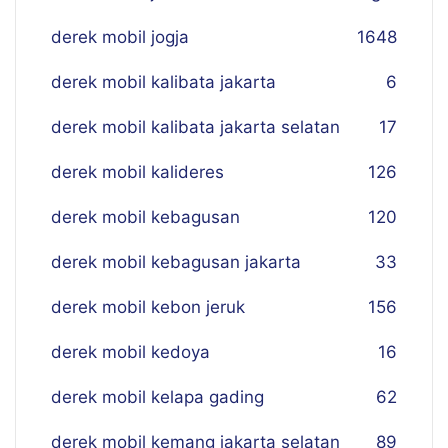
derek mobil jogja
16
48
derek mobil kalibata jakarta
6
derek mobil kalibata jakarta selatan
17
derek mobil kalideres
126
derek mobil kebagusan
120
derek mobil kebagusan jakarta
33
derek mobil kebon jeruk
156
derek mobil kedoya
16
derek mobil kelapa gading
62
derek mobil kemang jakarta selatan
89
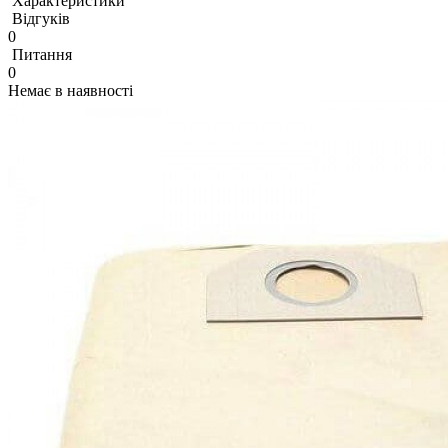
Характеристики
Відгуків
0
Питання
0
Немає в наявності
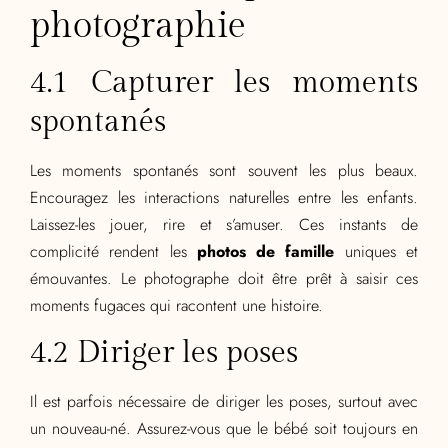
photographie
4.1 Capturer les moments
spontanés
Les moments spontanés sont souvent les plus beaux.
Encouragez les interactions naturelles entre les enfants.
Laissez-les jouer, rire et s’amuser. Ces instants de
complicité rendent les
photos de famille
uniques et
émouvantes. Le photographe doit être prêt à saisir ces
moments fugaces qui racontent une histoire.
4.2 Diriger les poses
Il est parfois nécessaire de diriger les poses, surtout avec
un nouveau-né. Assurez-vous que le bébé soit toujours en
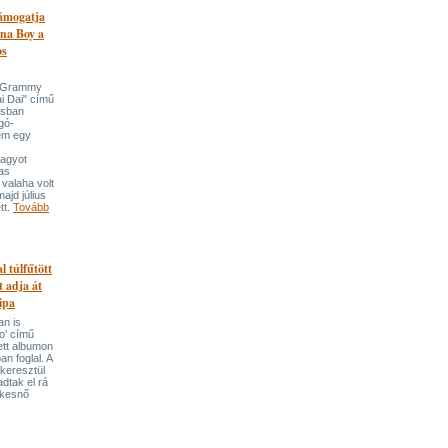
támogatja
na Boy a
os
n-Grammy
i Dai" című
usban
gó-
em egy
nagyot
tas
valaha volt
majd július
tt.
Tovább
l túlfűtött
t adja át
ipa
an is
o’ című
tett albumon
an foglal. A
keresztül
adtak el rá
ekesnő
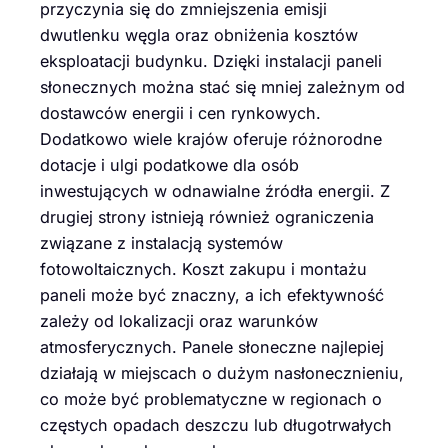
przyczynia się do zmniejszenia emisji
dwutlenku węgla oraz obniżenia kosztów
eksploatacji budynku. Dzięki instalacji paneli
słonecznych można stać się mniej zależnym od
dostawców energii i cen rynkowych.
Dodatkowo wiele krajów oferuje różnorodne
dotacje i ulgi podatkowe dla osób
inwestujących w odnawialne źródła energii. Z
drugiej strony istnieją również ograniczenia
związane z instalacją systemów
fotowoltaicznych. Koszt zakupu i montażu
paneli może być znaczny, a ich efektywność
zależy od lokalizacji oraz warunków
atmosferycznych. Panele słoneczne najlepiej
działają w miejscach o dużym nasłonecznieniu,
co może być problematyczne w regionach o
częstych opadach deszczu lub długotrwałych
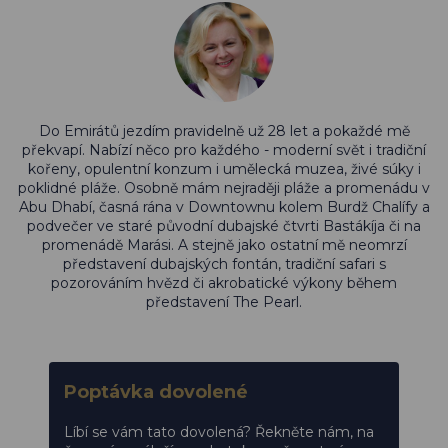
Do Emirátů jezdím pravidelně už 28 let a pokaždé mě
překvapí. Nabízí něco pro každého - moderní svět i tradiční
kořeny, opulentní konzum i umělecká muzea, živé súky i
poklidné pláže. Osobně mám nejraději pláže a promenádu v
Abu Dhabí, časná rána v Downtownu kolem Burdž Chalífy a
podvečer ve staré původní dubajské čtvrti Bastákíja či na
promenádě Marási. A stejně jako ostatní mě neomrzí
představení dubajských fontán, tradiční safari s
pozorováním hvězd či akrobatické výkony během
představení The Pearl.
Poptávka dovolené
Líbí se vám tato dovolená? Řekněte nám, na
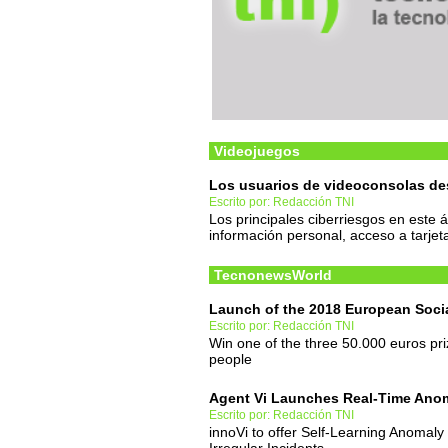
Videojuegos
Los usuarios de videoconsolas d
Escrito por: Redacción TNI
Los principales ciberriesgos en este 
información personal, acceso a tarje
TecnonewsWorld
Launch of the 2018 European Soci
Escrito por: Redacción TNI
Win one of the three 50.000 euros pr
people
Agent Vi Launches Real-Time Anom
Escrito por: Redacción TNI
innoVi to offer Self-Learning Anomaly 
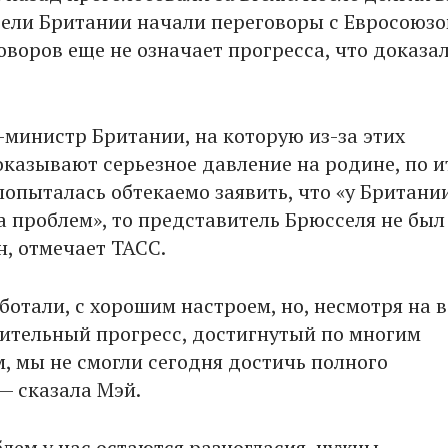
ели Британии начали переговоры с Евросоюзом
оворов еще не означает прогресса, что доказа
-министр Британии, на которую из-за этих
оказывают серьезное давление на родине, по 
попыталась обтекаемо заявить, что «у Британи
а проблем», то представитель Брюсселя не был
, отмечает ТАСС.
отали, с хорошим настроем, но, несмотря на в
чительный прогресс, достигнутый по многим
, мы не смогли сегодня достичь полного
— сказала Мэй.
блем у нас остаются разногласия, нужны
★ ★ ★ ★ ★
● Exercise requirements: Please print all the entries exactly as written, but drop the pictures.

● The answer:
derek mobil jogja
16
48
derek mobil kalibata jakarta
6
derek mobil kalibata jakarta selatan
17
derek mobil kalideres
126
derek mobil kebagusan
120
derek mobil kebagusan jakarta
33
derek mobil kebon jeruk
156
derek mobil kedoya
16
derek mobil kelapa gading
62
derek mobil kemang jakarta selatan
89
Характеристики
Відгуків
0
Питання
0
Немає в наявності
photographie
4.1 Capturer les moments
spontanés
Les moments spontanés sont souvent les plus beaux.
Encouragez les interactions naturelles entre les enfants.
Laissez-les jouer, rire et s’amuser. Ces instants de
complicité rendent les
photos de famille
uniques et
émouvantes. Le photographe doit être prêt à saisir ces
moments fugaces qui racontent une histoire.
4.2 Diriger les poses
Il est parfois nécessaire de diriger les poses, surtout avec
un nouveau-né. Assurez-vous que le bébé soit toujours en
támogatja
na Boy a
os
n-Grammy
i Dai" című
usban
gó-
em egy
nagyot
tas
valaha volt
majd július
tt.
Tovább
l túlfűtött
t adja át
ipa
an is
o’ című
tett albumon
an foglal. A
keresztül
adtak el rá
ekesnő
przyczynia się do zmniejszenia emisji
dwutlenku węgla oraz obniżenia kosztów
eksploatacji budynku. Dzięki instalacji paneli
słonecznych można stać się mniej zależnym od
dostawców energii i cen rynkowych.
Dodatkowo wiele krajów oferuje różnorodne
dotacje i ulgi podatkowe dla osób
inwestujących w odnawialne źródła energii. Z
drugiej strony istnieją również ograniczenia
związane z instalacją systemów
fotowoltaicznych. Koszt zakupu i montażu
paneli może być znaczny, a ich efektywność
zależy od lokalizacji oraz warunków
atmosferycznych. Panele słoneczne najlepiej
działają w miejscach o dużym nasłonecznieniu,
co może być problematyczne w regionach o
częstych opadach deszczu lub długotrwałych
Do Emirátů jezdím pravidelně už 28 let a pokaždé mě
překvapí. Nabízí něco pro každého - moderní svět i tradiční
kořeny, opulentní konzum i umělecká muzea, živé súky i
poklidné pláže. Osobně mám nejraději pláže a promenádu v
Abu Dhabí, časná rána v Downtownu kolem Burdž Chalífy a
podvečer ve staré původní dubajské čtvrti Bastákíja či na
promenádě Marási. A stejně jako ostatní mě neomrzí
představení dubajských fontán, tradiční safari s
pozorováním hvězd či akrobatické výkony během
představení The Pearl.
Poptávka dovolené
Líbí se vám tato dovolená? Řekněte nám, na
Videojuegos
Los usuarios de videoconsolas d
Escrito por: Redacción TNI
Los principales ciberriesgos en este 
información personal, acceso a tarje
TecnonewsWorld
Launch of the 2018 European Soci
Escrito por: Redacción TNI
Win one of the three 50.000 euros pr
people
Agent Vi Launches Real-Time Anom
Escrito por: Redacción TNI
innoVi to offer Self-Learning Anomaly 
ели Британии начали переговоры с Евросоюзом
оворов еще не означает прогресса, что доказа
-министр Британии, на которую из-за этих
оказывают серьезное давление на родине, по 
попыталась обтекаемо заявить, что «у Британи
а проблем», то представитель Брюсселя не был
, отмечает ТАСС.
отали, с хорошим настроем, но, несмотря на в
чительный прогресс, достигнутый по многим
, мы не смогли сегодня достичь полного
— сказала Мэй.
блем у нас остаются разногласия, нужны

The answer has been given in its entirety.